Software Composition Analysis (SCA) tools like Xygeni’s SCA can automatically discover affected dependencies throughout your software inventory.
Patch immediately:
Update to patched versions such as React (19.0.1, 19.1.2, 19.2.1), Next.js (15.0.5, 15.1.9, 15.2.6, 15.3.6, 15.4.8, 15.5.7, 16.0.7) and any framework packages that include RSC. These updates introduce strict validation for RSC payload handling and prevent the unsafe property dereferencing that enables exploitation.
Automated remediation tools, such as Xygeni’s auto-remediation feature, can accelerate the process across large codebases.
Implement Temporary WAF Protections:
While patches propagate through your deployment pipeline, activate Web Application Firewall rules for immediate protection. Major cloud providers have released emergency rulesets, Cloudflare: Automatic protection for all tiers when React traffic is proxied as well as AWS, Akamai, Fastly, Google Cloud have similar defensive rules available Enable these controls immediately to create a protective layer during the transition period.

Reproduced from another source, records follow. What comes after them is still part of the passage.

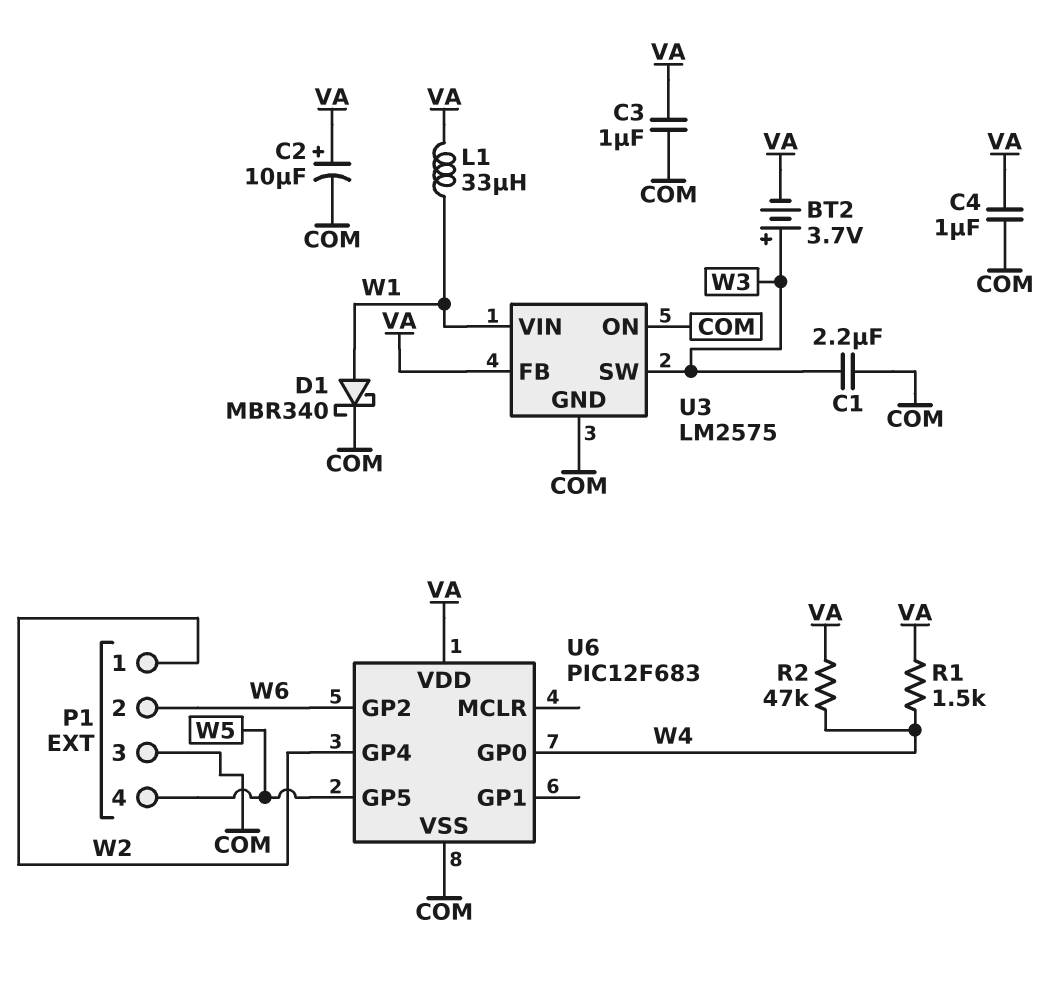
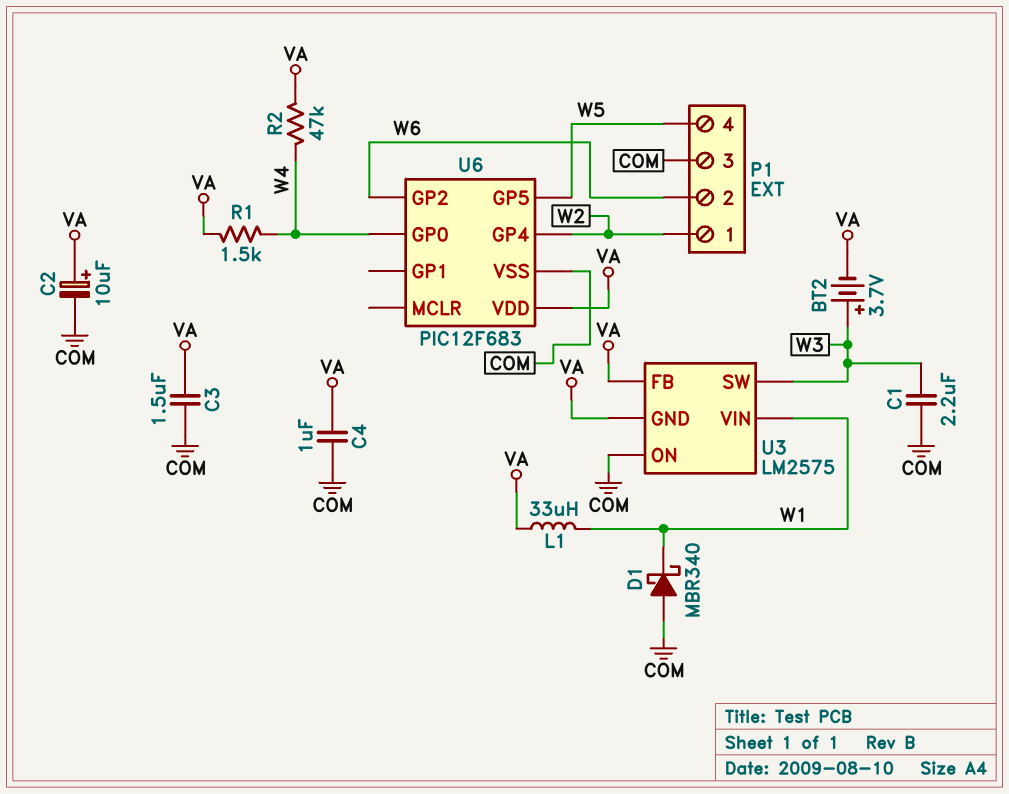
C3: 1uF (COM, VA) -> 1.5uF (COM, VA)
D1: schottky MBR340 (A W1, K COM) -> schottky MBR340 (A COM, K W1)
U3 pin GND: COM -> VA

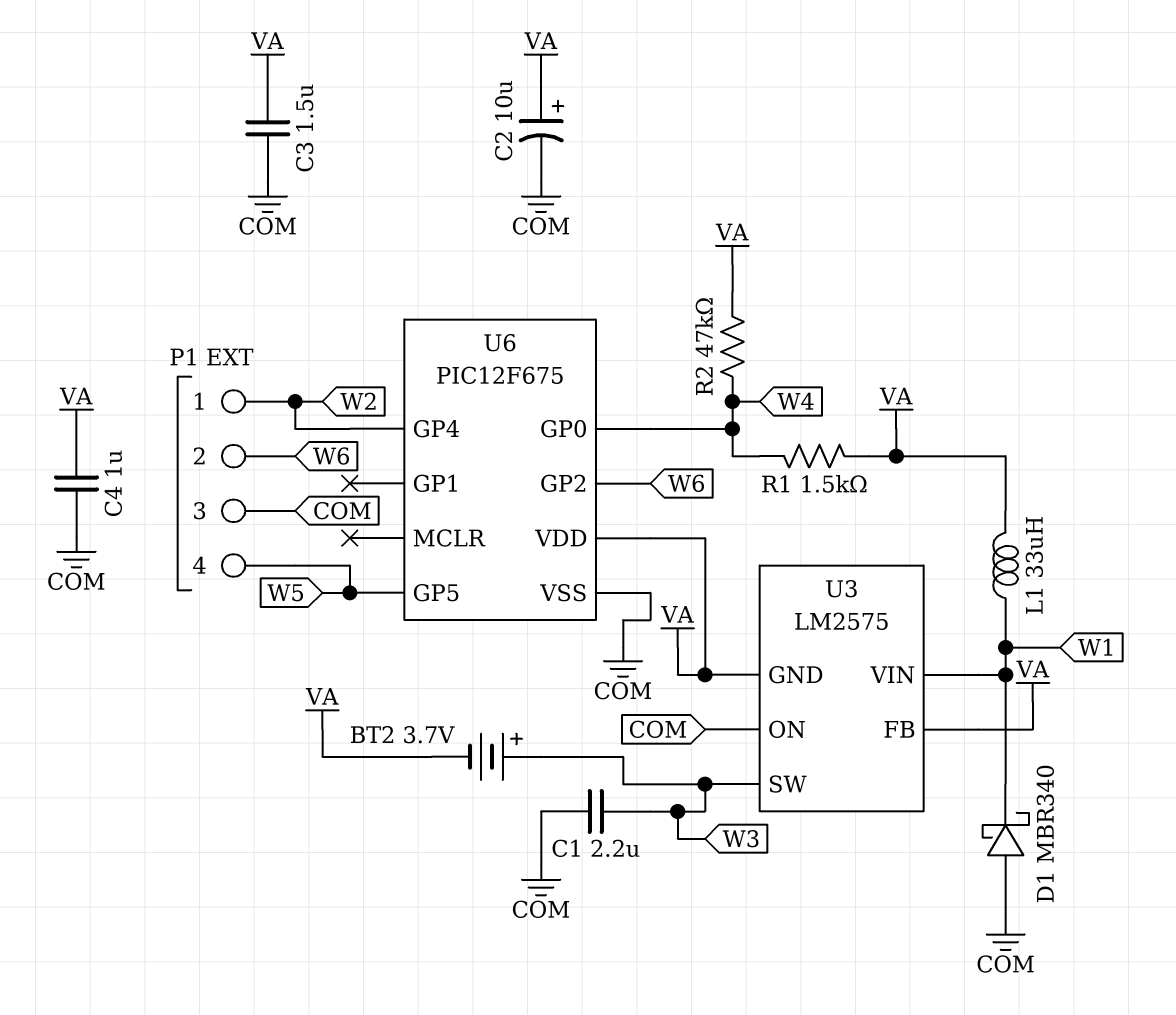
U6: PIC12F683 -> PIC12F675

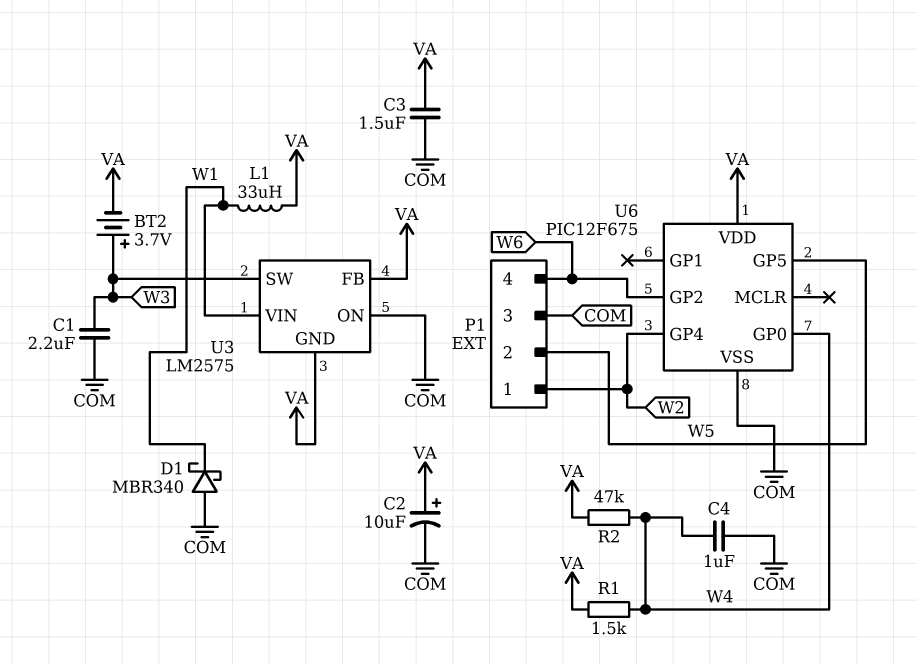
C4: 1uF (COM, VA) -> 1uF (COM, W4)
P1 pin 2: W6 -> W5
P1 pin 4: W5 -> W6

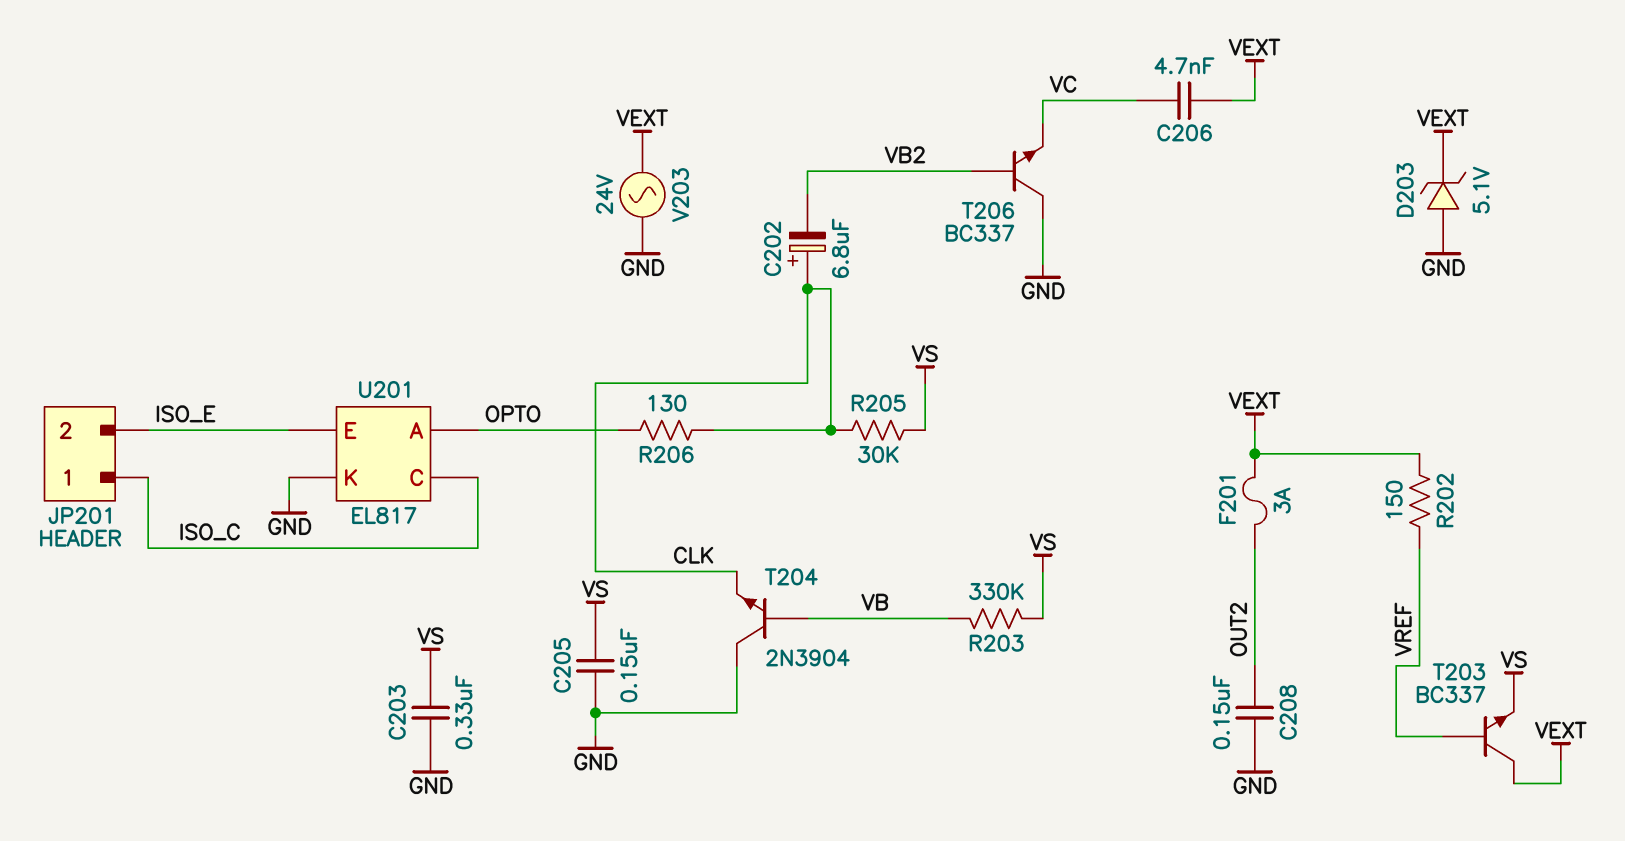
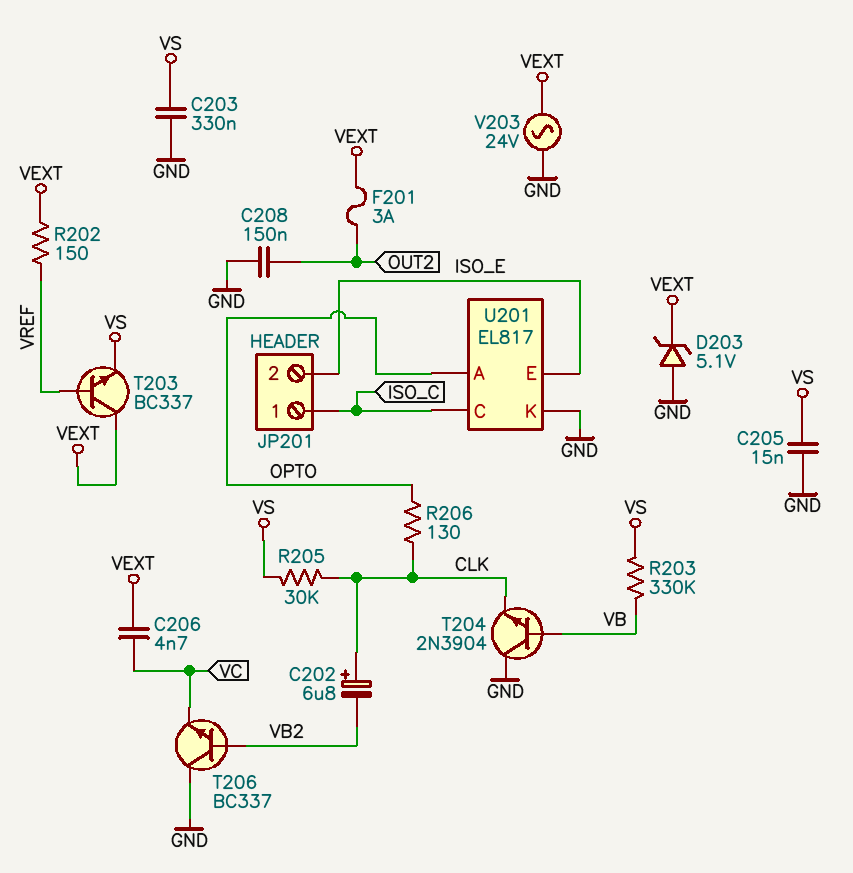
C205: 150nF (GND, VS) -> 15nF (GND, VS)

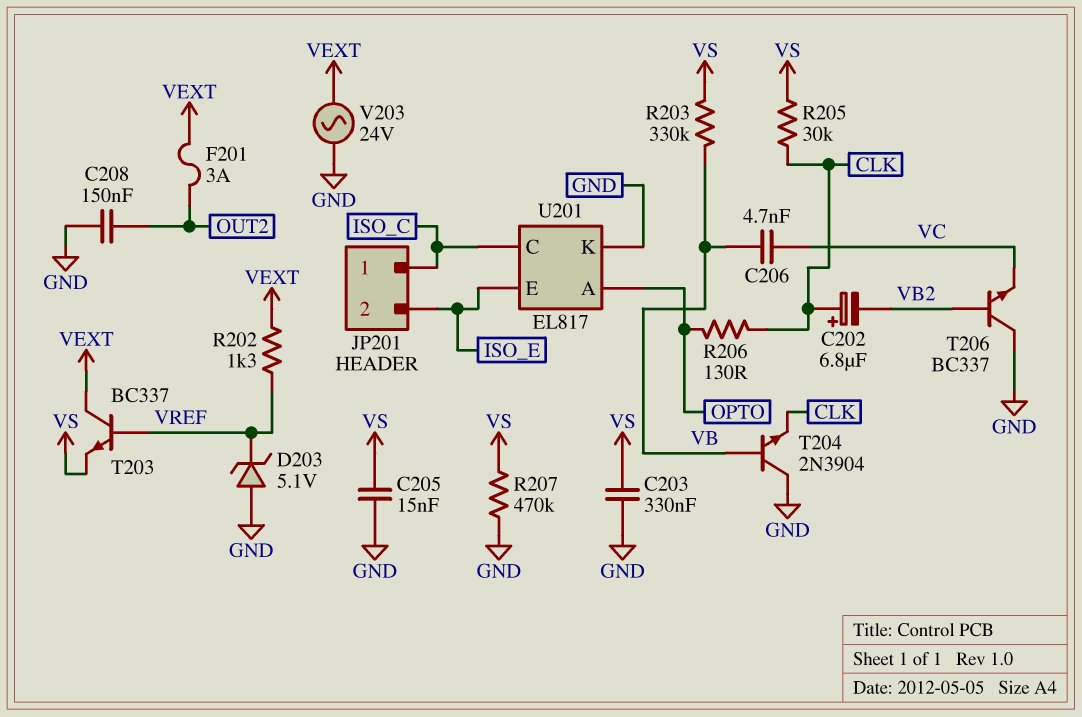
C206: 4.7nF (VC, VEXT) -> 4.7nF (VB, VC)
D203: zener 5.1V (A GND, K VEXT) -> zener 5.1V (A GND, K VREF)
R202: 150 (VEXT, VREF) -> 1.3k (VEXT, VREF)
R207: none -> 470k (GND, VS)

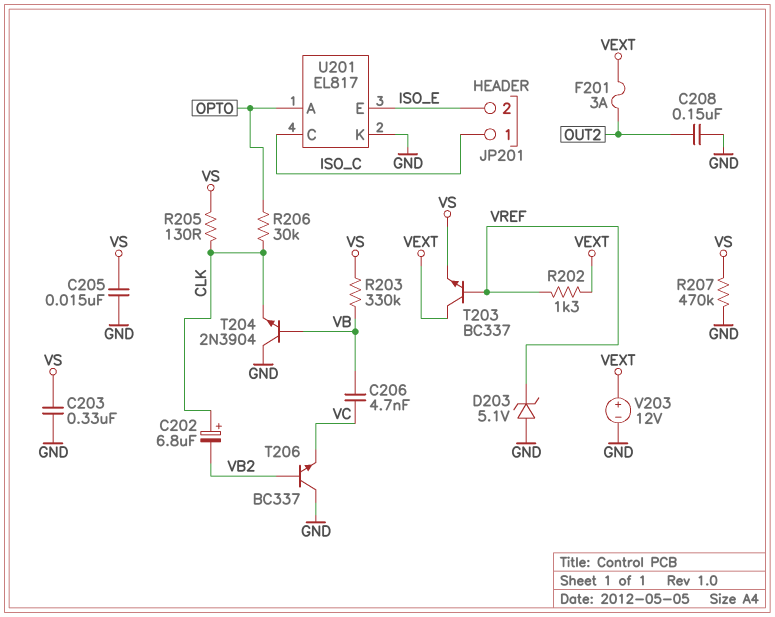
R205: 30k (CLK, VS) -> 130 (CLK, VS)
R206: 130 (CLK, OPTO) -> 30k (CLK, OPTO)
V203: AC 24V (GND, VEXT) -> 12V (plus VEXT, minus GND)

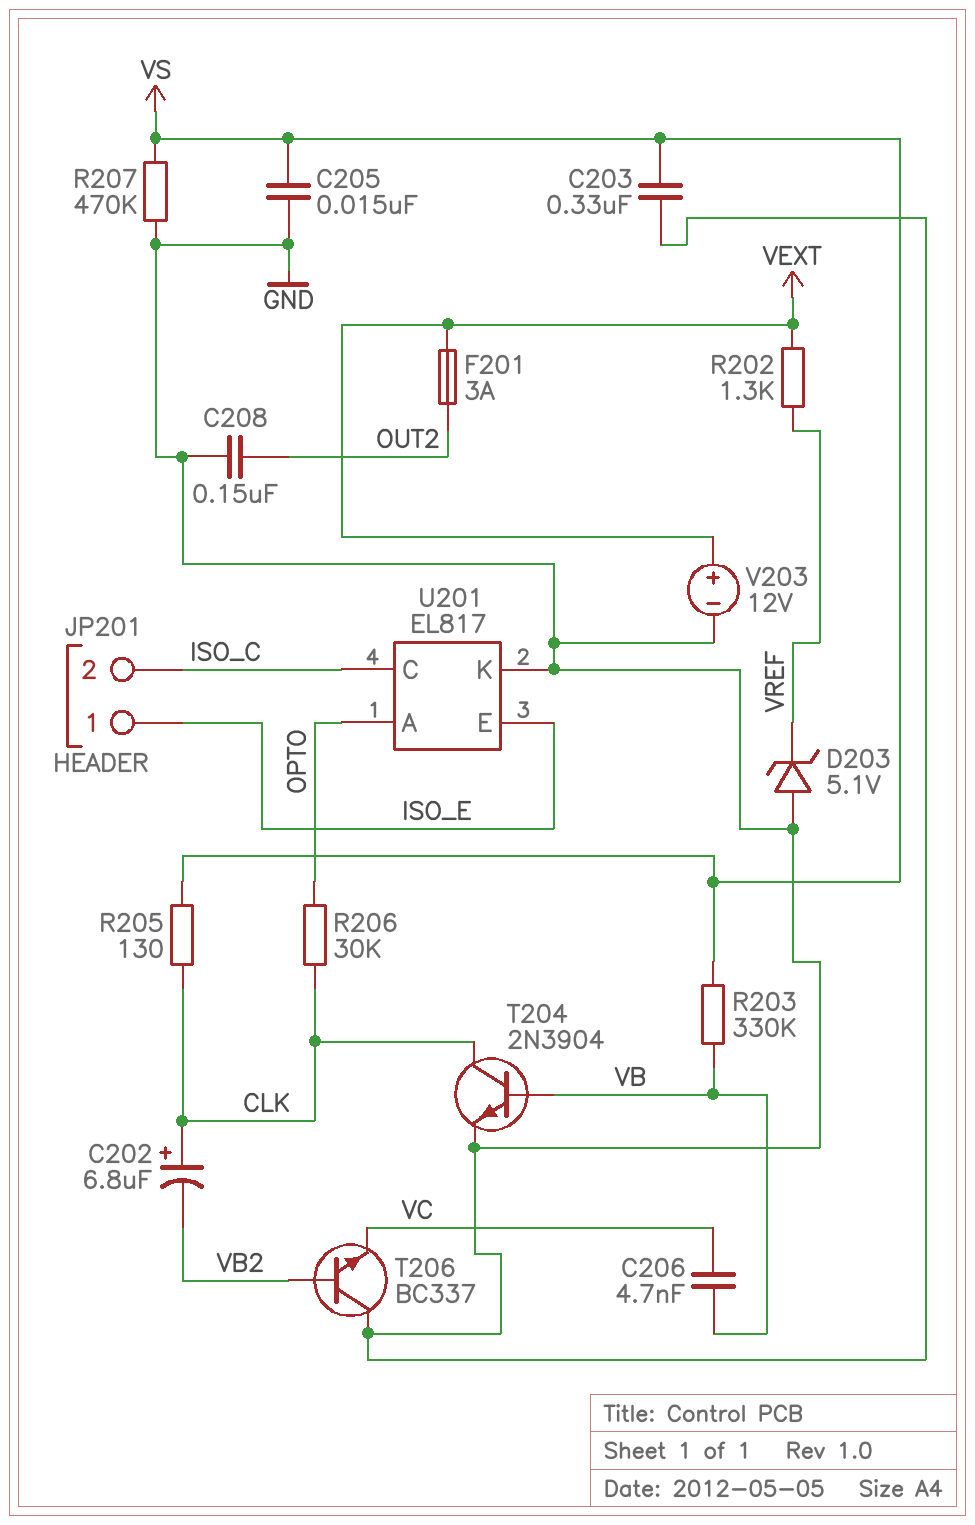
JP201 pin 1: ISO_C -> ISO_E
JP201 pin 2: ISO_E -> ISO_C
T203: NPN BC337 (B VREF, C VEXT, E VS) -> none
T204: NPN 2N3904 (B VB, C GND, E CLK) -> NPN 2N3904 (B VB, C CLK, E GND)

Monitor for suspicious HTTP traffic:
Configure logging and alerting for indicators of exploitation attempts:Malformed or unexpected RSC Flight protocol payloads, unusual patterns of 500 errors on RSC endpoints, POST requests with suspicious `Next-Action` or `Next-Router-State-Tree` headers, Repeated requests to `/_next/` paths with multipart payloads
Verify Your Software Bill of Materials:
Many frameworks bundle RSC dependencies transparently, making them invisible in surface-level dependency reviews. Examine your complete SBOM to ensure: No transitive dependencies on vulnerable React server packages remain, framework updates haven’t inadvertently introduced older RSC implementations.
Closing Thoughts
React2Shell ranks among the most serious JavaScript ecosystem vulnerabilities in recent years, not because the exploit is complex but because RSC runs so deeply through today’s tooling. Now that patches are available across the ecosystem, teams must push upgrades into production as quickly as possible.
If your application uses React’s server features, whether directly or indirectly, you must treat this vulnerability as a top-priority fix.